Об этом вспоминает Анджей Клёминек в книге «Жизнь в „Пшекруе“», посвященной еженедельнику «Пшекруй», — монографии, вышедшей в издательстве «Искры» в 1998 году. В свое время я публиковался на страницах «Пшекруя», но не как фельетонист, а как график.
Наступил июль 1950 года.
Сегодня, когда обилие информации — дело обычное, трудно представить, насколько неожиданным для всех было известие о рождении Новой Гуты[86], о чем торжественно объявили на съезде Польской объединенной рабочей партии в Варшаве. Разумеется, решение о новостройке носило политический и военный характер и было принято не без участия Москвы. Но мы ограничимся Краковом и его жителями.
Для Влодека наступило время действовать. Безошибочным признаком этого был снова появившийся на его плече набитый свежими газетами рюкзак, с которым он не расставался ни на минуту. То был апогей его карьеры — до выхода из партии. Реакция Влодека на другие события, например начавшуюся через год Корейскую войну, не была столь эффектной. Чтобы проявить себя, ему не понадобилось ехать в Азию. Беззащитная подкраковская деревня — рукой подать — заменила ему экзотические края. Притом «приказ к исполнению» — преобразовать эту плодородную землю в металлургический комбинат под стать грандиозному Магнитогорску на Урале — звучал по-большевистски, по-советски.
Влодек решил использовать меня. «Использовать меня» — слишком сильно сказано, учитывая диспропорцию между заданием и мною. Столь важное начинание не может обойтись без серьезных изменений во всей стране. Один двадцатилетний, никому не известный юнец ничего тут не сделает. Но Влодек задумал использовать меня в более скромных масштабах. И решил, что именно я напишу репортаж к 22 июля[87]1950 года — знаменательной дате для города, которого еще не было.

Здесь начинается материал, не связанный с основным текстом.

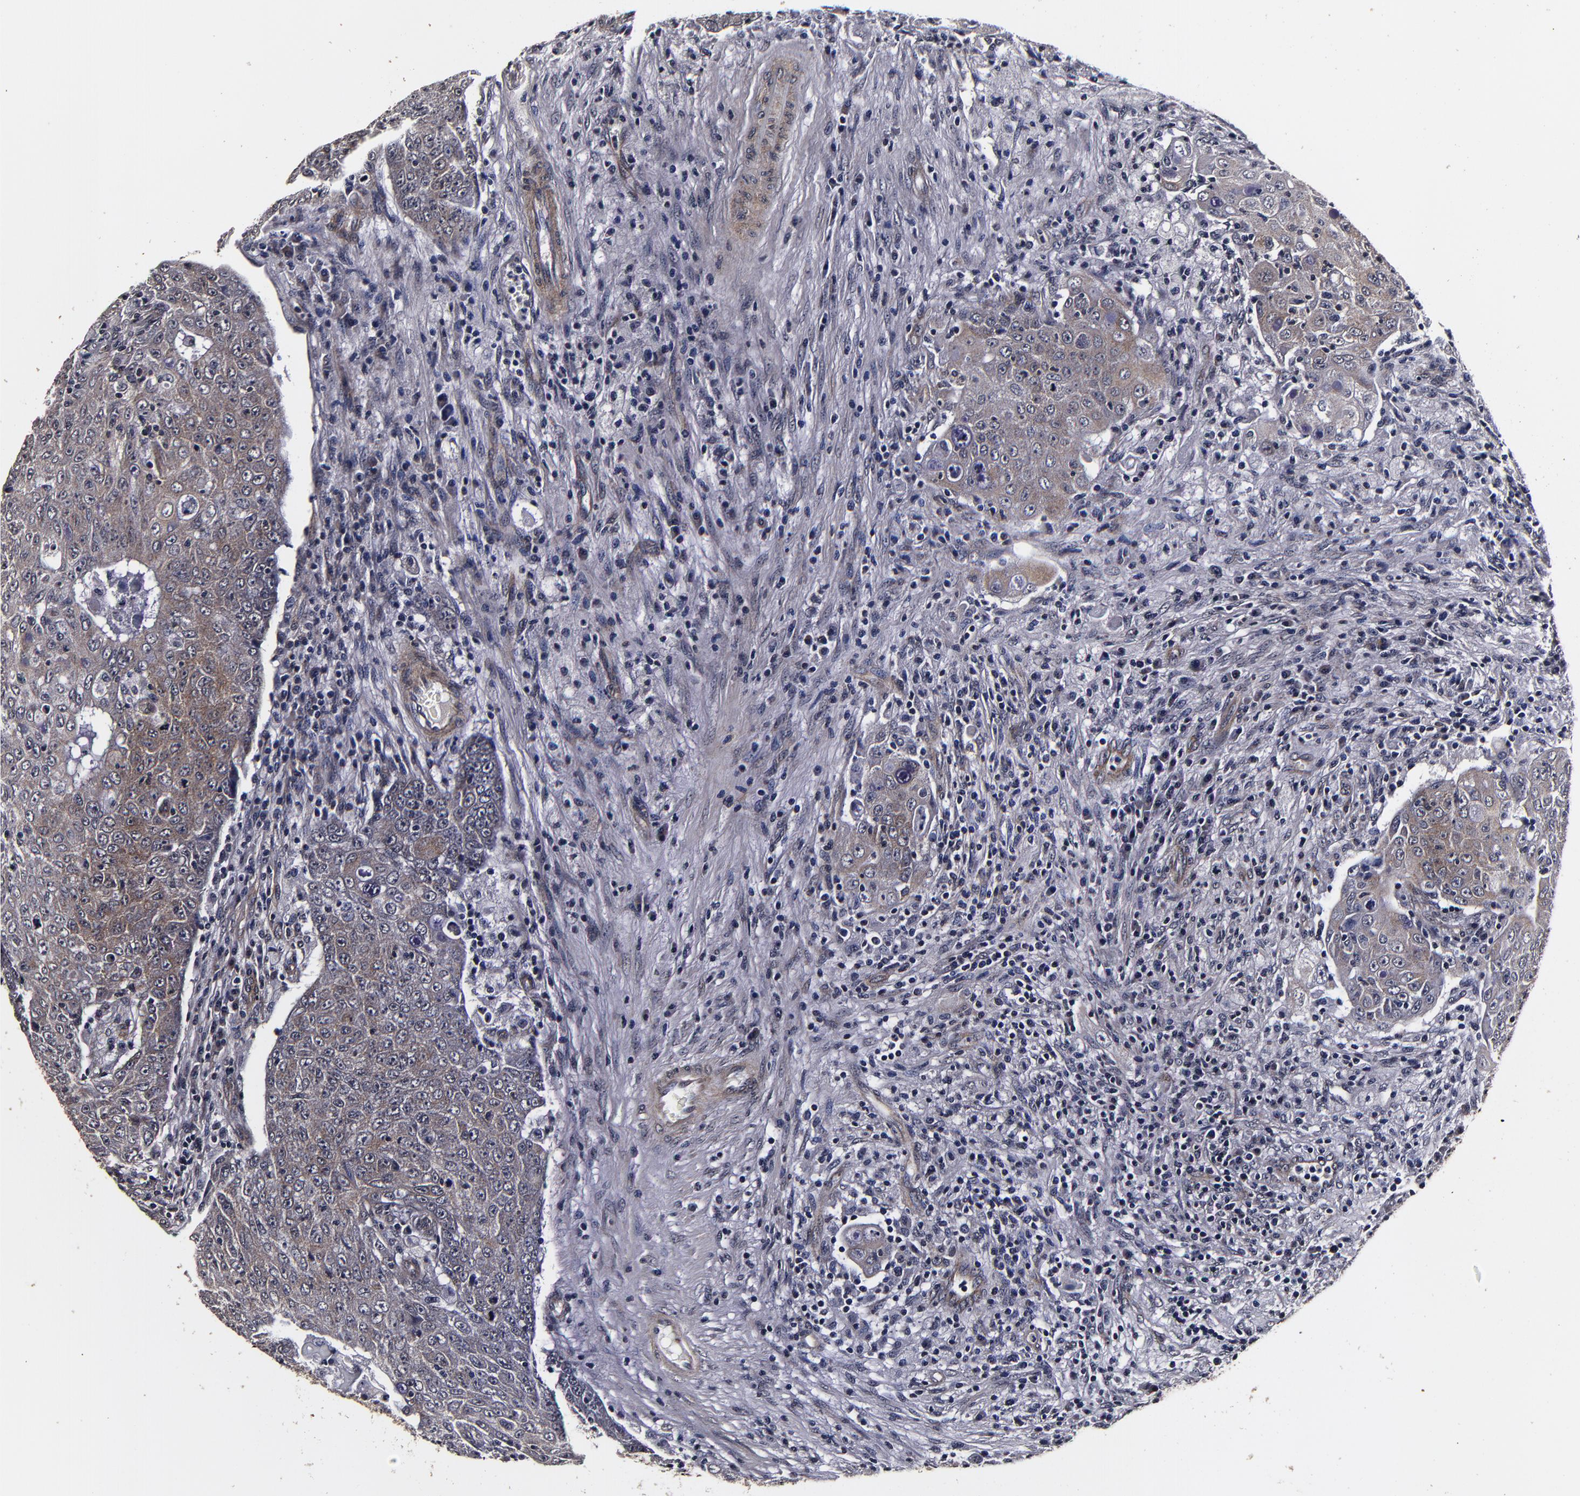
{"staining": {"intensity": "weak", "quantity": ">75%", "location": "cytoplasmic/membranous"}, "tissue": "lymph node", "cell_type": "Germinal center cells", "image_type": "normal", "snomed": [{"axis": "morphology", "description": "Normal tissue, NOS"}, {"axis": "topography", "description": "Lymph node"}], "caption": "Immunohistochemistry (IHC) of unremarkable lymph node exhibits low levels of weak cytoplasmic/membranous staining in about >75% of germinal center cells.", "gene": "MMP15", "patient": {"sex": "female", "age": 42}}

Я понятия не имел, как пишется репортаж и как вообще пишется что бы то ни было. Написал лишь одну юмореску на конкурс, которую напечатали в «Шпильках». Но во мне проснулась амбиция. Точнее — амбиция писателя.
Если бы я начал писать позже или если бы мое мировоззрение к тому времени уже более-менее сформировалось, репортаж о Новой Гуте в 1950 году не появился бы. Но я родился в крестьянской и полуинтеллигентной семье, которая не имела определенного мировоззрения. Чего же можно было ждать от меня, двадцатилетнего? В 1987 году, уже в Париже, заполняя анкету, я написал:
В двадцать лет я готов был принять любую идеологию, не заглядывая ей в зубы, — лишь бы она имела революционную окраску. Потому что был готов к собственной, личной революции. Мастера от политики отлично это понимали. Манипулирование юностью — дело для них привычное. И они пели мне, бренча на романтической лире: «Пойдем с нами, юноша. Мы тебе предлагаем именно то, что тебе нужно. Мы с тобой хотим одного и того же, разница лишь в том, что мы знаем, как этого достичь, а ты не знаешь. Да, этот мир прогнил, прикончим его вместе, а потом построим новый».